NASSAU, Bahamas — Rising international crude oil prices could hinder recovery in the tourism sector, but factors related to the rising costs could bring some benefits as well, according to former Bahamas Minister of Finance James Smith.
“We were afraid this was going to happen,” Smith told the Nassau Guardian on Tuesday. “Everything is affected by the oil prices and it certainly could have a dampening effect on the recovery of the tourism industry. But on the other hand, if the unrest continues, the chances are it could cut down travel [outside the region]. We just have to watch and see.”
Smith’s comments come after crude oil prices soared over the weekend and increased 6 percent on Tuesday, reaching as high as $98 per barrel according to CNN. The recent surge is related to the civil unrest in Libya, which some observers fear could spread to other oil-producing countries.

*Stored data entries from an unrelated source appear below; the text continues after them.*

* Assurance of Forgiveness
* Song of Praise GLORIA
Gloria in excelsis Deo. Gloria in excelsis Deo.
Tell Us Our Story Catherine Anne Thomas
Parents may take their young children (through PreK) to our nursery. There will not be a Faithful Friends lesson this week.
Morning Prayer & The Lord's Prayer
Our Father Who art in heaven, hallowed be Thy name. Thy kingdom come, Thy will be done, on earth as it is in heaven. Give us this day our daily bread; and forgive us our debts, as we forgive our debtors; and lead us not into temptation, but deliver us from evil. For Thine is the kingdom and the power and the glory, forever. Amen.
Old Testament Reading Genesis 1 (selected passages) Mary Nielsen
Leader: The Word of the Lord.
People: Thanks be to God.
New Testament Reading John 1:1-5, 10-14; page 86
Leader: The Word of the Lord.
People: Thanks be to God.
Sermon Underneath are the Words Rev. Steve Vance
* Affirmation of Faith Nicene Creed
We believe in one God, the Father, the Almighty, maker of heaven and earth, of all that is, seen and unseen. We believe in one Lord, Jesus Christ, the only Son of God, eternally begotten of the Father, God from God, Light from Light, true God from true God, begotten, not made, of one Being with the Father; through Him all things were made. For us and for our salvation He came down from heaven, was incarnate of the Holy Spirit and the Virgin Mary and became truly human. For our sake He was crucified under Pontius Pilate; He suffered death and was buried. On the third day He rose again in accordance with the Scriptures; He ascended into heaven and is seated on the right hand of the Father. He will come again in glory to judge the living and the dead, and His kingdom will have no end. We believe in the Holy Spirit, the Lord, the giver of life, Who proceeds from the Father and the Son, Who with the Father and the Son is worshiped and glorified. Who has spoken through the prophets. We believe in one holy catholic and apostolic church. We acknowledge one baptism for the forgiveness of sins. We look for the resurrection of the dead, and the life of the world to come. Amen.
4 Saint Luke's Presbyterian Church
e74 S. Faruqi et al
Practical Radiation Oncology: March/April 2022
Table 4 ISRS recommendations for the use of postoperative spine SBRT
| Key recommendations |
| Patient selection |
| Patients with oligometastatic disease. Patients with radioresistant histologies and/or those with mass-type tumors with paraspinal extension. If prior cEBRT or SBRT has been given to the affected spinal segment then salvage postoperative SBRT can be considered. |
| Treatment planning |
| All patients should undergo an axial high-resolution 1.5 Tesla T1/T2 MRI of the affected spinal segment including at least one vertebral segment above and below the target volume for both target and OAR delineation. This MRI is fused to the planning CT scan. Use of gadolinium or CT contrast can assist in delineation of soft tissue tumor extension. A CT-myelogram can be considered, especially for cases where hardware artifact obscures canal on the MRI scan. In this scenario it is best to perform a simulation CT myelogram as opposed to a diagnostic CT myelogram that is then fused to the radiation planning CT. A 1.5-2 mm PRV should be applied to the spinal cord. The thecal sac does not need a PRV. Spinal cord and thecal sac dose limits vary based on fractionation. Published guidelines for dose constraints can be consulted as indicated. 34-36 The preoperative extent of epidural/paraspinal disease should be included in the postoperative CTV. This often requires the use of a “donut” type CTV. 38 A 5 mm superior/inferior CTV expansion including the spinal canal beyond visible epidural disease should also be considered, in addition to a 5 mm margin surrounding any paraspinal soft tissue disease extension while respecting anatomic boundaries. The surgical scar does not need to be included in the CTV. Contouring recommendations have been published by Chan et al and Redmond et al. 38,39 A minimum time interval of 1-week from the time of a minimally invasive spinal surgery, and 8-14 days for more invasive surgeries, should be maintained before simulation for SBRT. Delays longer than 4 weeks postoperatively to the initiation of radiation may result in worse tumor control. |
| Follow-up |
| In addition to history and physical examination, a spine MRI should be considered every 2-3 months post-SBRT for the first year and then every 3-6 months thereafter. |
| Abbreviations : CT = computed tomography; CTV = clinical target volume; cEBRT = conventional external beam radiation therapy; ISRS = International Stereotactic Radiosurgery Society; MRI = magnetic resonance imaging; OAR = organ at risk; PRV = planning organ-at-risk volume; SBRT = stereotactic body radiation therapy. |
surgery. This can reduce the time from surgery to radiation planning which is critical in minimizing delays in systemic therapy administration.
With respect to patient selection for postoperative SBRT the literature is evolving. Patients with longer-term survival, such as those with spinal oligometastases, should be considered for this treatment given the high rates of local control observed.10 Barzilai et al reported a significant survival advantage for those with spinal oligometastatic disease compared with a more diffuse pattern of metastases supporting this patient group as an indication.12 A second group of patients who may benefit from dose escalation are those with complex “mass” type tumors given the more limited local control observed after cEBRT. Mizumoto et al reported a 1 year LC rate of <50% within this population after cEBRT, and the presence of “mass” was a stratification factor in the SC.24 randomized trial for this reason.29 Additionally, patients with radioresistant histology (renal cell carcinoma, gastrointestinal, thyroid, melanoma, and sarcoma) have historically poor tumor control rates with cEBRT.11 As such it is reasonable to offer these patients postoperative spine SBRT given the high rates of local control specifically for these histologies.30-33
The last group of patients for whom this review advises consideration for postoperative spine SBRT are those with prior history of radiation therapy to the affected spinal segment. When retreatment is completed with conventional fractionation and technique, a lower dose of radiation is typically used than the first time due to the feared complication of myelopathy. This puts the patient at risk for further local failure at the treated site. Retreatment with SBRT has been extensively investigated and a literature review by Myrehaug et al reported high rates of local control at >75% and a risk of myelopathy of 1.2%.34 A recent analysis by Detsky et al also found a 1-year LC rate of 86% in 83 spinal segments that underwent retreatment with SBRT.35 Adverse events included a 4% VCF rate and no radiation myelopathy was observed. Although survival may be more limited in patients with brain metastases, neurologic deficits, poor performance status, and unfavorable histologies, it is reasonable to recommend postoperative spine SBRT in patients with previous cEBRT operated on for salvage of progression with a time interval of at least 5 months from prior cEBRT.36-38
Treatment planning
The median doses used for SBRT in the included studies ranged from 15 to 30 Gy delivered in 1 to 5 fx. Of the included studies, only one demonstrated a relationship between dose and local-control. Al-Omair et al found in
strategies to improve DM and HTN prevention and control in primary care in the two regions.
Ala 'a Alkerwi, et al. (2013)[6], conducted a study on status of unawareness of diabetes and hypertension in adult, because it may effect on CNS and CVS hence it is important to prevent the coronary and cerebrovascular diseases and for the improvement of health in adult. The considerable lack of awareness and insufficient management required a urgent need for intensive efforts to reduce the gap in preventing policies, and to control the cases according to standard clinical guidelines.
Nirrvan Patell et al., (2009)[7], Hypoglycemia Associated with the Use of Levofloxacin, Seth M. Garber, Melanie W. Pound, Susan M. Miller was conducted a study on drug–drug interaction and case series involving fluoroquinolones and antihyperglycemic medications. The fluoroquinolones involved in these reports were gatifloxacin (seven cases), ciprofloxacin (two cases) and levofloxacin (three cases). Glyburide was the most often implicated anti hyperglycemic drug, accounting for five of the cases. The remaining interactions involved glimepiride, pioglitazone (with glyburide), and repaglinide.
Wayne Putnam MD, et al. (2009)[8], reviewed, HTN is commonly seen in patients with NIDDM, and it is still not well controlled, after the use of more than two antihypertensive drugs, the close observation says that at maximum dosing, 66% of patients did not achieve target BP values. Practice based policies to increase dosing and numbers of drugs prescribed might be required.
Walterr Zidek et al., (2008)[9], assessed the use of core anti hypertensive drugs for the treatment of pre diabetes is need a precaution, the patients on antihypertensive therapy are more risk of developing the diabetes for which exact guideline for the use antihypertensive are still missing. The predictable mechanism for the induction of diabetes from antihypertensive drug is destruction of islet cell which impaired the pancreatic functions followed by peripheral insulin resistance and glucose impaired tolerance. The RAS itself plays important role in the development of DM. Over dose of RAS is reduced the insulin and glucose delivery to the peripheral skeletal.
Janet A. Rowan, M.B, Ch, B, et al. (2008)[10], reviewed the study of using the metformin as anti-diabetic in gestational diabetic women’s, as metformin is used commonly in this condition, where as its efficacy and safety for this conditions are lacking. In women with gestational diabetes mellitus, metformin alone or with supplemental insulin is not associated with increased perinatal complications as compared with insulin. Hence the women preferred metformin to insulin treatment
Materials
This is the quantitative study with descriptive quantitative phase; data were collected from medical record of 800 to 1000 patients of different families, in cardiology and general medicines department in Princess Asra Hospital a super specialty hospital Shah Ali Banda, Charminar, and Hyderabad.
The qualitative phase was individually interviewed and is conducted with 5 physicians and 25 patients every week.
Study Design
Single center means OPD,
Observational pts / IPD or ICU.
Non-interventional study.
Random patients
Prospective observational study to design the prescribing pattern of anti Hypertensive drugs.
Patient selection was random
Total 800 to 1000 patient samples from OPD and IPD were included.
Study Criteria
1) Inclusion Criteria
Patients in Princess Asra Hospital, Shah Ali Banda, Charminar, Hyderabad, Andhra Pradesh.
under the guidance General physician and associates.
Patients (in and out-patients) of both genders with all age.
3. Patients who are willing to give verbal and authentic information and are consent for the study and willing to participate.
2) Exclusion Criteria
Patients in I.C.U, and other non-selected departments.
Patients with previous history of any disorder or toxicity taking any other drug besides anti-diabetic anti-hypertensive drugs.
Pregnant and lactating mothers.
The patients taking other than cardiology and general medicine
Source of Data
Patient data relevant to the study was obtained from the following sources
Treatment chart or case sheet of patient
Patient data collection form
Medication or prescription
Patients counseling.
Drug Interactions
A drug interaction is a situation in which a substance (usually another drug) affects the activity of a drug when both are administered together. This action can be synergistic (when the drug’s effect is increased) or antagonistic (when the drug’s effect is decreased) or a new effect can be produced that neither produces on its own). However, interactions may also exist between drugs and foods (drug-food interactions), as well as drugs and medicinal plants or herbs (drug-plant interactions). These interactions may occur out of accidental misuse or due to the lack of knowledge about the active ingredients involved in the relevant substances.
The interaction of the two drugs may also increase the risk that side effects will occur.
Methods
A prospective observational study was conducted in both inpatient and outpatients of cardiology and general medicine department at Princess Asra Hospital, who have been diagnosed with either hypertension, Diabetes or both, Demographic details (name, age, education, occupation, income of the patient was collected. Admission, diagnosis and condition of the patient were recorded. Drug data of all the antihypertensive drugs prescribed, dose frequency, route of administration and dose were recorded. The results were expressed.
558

“Consumers will take a hit from this,” Smith said. “But this could work out in our favour because if cruise prices and airfare prices go up, then our tourist base — which is primarily visitors from the US — would be more inclined to travel closer to home and we could see an uptick from that.”
Managing Director of Freeport Oil Holdings Company Limited (FOCOL) Anthony Robinson declined to predict what impact the rising prices will have on Bahamians.
“I have no idea where this is heading and we just have to see what happens,” Robinson told the Guardian.
Meanwhile, in Jamaica, lecturer in finance at the University of Technology, Dr Andrew Sutherland, said inflation is expected to soar as a result of the increase in violence in Egypt and Libya.
In addition to higher energy prices, Jamaica’s visitor arrivals as well as remittances into the country could also be impacted, Sutherland said.